The bicycle-mounted German infantry seized control of the town's railway station, post office, police station and telegraph building. The undersea cable to the United Kingdom, which unbeknownst to the Germans had been inoperable for more than three months, was severed. As they took control of the town without encountering any opposition, the Germans also seized a cache of rifles which had been used by the Norwegian authorities to provide military training to civilian volunteers in the months prior to the invasion. Before the Germans reached the Norwegian Army's air raid station and the Royal Norwegian Navy's group centre in Arendal, the administrative officers there had made their way out of the town.

==Aftermath==
After Greif had left Arendal, Lieutenant Holthe took Jo out of the harbour and set up an ambush east of the town in case the German warship came back in that direction. Some time later on 9 April, Jo steamed to Lyngør where she met up with Grib and Ravn.
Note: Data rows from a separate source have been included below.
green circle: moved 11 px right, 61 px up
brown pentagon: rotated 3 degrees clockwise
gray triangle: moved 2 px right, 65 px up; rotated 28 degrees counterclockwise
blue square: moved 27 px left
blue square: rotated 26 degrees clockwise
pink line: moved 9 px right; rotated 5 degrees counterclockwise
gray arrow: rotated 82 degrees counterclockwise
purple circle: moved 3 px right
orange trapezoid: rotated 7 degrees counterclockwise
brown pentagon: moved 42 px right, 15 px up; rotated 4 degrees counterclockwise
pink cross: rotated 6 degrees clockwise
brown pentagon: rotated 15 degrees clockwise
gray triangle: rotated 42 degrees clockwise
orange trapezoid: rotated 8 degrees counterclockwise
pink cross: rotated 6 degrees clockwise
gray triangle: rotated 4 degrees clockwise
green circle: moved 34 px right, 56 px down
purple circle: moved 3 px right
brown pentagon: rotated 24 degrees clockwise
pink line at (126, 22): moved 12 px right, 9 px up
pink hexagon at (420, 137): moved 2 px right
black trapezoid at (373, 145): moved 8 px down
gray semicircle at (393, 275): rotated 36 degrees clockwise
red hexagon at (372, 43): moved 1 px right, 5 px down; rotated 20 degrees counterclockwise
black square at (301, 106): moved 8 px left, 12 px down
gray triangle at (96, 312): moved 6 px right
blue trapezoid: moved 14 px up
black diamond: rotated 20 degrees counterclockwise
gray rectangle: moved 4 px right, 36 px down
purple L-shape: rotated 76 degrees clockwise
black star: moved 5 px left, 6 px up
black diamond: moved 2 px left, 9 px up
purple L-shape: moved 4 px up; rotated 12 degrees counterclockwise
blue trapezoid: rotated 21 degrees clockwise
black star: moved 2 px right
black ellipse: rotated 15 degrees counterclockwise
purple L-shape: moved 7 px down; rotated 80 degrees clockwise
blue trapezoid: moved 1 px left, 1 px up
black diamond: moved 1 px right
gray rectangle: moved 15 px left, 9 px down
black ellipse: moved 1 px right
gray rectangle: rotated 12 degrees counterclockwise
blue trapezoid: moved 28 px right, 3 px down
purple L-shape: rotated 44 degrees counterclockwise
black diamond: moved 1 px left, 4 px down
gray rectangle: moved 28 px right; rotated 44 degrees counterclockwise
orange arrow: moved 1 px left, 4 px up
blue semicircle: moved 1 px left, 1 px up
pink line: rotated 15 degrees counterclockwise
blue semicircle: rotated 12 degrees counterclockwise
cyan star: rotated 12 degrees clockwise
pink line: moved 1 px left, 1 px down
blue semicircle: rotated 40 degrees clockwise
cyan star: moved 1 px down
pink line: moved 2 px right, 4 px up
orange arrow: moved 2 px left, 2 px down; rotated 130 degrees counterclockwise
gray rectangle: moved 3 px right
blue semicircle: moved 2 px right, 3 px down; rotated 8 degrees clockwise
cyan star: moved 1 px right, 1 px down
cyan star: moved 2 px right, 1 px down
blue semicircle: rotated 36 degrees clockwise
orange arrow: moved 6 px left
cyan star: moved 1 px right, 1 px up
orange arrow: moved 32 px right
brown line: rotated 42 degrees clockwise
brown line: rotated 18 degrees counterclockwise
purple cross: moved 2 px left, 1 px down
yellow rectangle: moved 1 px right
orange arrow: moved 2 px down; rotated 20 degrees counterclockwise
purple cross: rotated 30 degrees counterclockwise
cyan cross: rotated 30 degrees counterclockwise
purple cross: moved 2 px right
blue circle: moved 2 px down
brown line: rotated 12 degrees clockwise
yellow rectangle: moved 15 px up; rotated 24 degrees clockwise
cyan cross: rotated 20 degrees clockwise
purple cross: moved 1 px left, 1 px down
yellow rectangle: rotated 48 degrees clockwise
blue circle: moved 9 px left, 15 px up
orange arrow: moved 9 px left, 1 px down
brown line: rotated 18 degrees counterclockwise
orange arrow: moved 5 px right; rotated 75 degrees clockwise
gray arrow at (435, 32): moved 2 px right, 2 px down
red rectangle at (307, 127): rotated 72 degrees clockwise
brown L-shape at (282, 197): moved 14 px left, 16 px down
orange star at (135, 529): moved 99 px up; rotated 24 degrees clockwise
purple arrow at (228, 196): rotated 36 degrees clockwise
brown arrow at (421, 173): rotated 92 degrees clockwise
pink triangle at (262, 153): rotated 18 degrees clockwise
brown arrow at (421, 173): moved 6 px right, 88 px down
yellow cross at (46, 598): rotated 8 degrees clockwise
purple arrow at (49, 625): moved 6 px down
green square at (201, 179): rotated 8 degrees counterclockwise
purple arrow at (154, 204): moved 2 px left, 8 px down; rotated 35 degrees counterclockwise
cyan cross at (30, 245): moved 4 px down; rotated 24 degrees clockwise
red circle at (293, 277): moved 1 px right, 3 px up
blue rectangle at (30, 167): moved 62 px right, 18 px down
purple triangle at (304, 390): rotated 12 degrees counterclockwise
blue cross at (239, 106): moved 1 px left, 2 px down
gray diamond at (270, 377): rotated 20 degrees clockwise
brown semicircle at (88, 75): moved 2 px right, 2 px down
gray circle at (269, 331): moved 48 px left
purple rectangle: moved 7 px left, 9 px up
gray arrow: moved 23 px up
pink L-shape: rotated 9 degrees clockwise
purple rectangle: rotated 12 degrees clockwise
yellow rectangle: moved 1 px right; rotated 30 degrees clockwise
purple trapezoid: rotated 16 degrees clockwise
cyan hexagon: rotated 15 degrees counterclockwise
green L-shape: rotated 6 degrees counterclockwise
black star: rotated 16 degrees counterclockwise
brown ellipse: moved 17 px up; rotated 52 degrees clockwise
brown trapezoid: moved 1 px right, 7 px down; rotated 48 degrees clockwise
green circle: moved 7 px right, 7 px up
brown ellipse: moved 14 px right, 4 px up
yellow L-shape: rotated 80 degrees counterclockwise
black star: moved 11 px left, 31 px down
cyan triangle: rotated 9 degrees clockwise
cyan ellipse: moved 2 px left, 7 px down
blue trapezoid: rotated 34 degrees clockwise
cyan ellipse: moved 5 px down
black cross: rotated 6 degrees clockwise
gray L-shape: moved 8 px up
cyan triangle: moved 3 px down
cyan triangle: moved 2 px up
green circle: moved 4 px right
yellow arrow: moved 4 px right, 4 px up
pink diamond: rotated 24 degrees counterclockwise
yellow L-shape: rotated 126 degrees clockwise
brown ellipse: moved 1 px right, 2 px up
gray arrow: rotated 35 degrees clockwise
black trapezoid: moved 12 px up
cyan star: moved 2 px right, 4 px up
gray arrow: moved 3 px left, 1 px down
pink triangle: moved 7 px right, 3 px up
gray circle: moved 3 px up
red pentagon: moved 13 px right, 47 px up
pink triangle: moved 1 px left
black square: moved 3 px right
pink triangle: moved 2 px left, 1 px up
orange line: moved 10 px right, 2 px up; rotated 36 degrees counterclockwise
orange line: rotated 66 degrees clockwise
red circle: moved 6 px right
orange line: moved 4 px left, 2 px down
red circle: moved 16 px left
The three torpedo boats spent the next eight days trying to support the Norwegian land forces being mobilized in Telemark county, surviving several air attacks during the time. After considering evacuating the torpedo boats to the United Kingdom, and dismissing the idea as infeasible, Lieutenant Holthe and the other commanders scuttled their vessels off Lyngør on 17 April. The crews went home and the ship commanders tried to join Norwegian forces in Western Norway.

Although the population of Arendal had reacted calmly to the German invasion, rumours soon began to circulate about a supposed Allied bombing raid scheduled for 12:00 on 10 April. Most of Arendal's population fled the town in panic in the early hours of 10 April. It took several days before the majority of the evacuees had returned. The German landing force were housed in a school building, and Rittmeister von Wesentahl arranged meetings with the local Norwegian authorities to ensure their cooperation in accordance with the rules of occupation. Arendal's mayor agreed to help maintain calm in the town.

On 14 April, five days after the German invasion of Norway and the bloodless conquest of their town, a number of Arendal's citizens founded the Arendal Group. The Arendal Group is generally regarded as the first organized resistance group in occupied Norway during the Second World War. The group, mostly men employed in the shipping industry, initially functioned to provide supplies to the Norwegian forces fighting at Vinje in Telemark. After the fighting in Vinje Municipality ended on 5 May, the group continued their activities with intelligence work until discovered by the Gestapo on 14 August 1940. Close to 100 people were arrested in connection with the Arendal Group.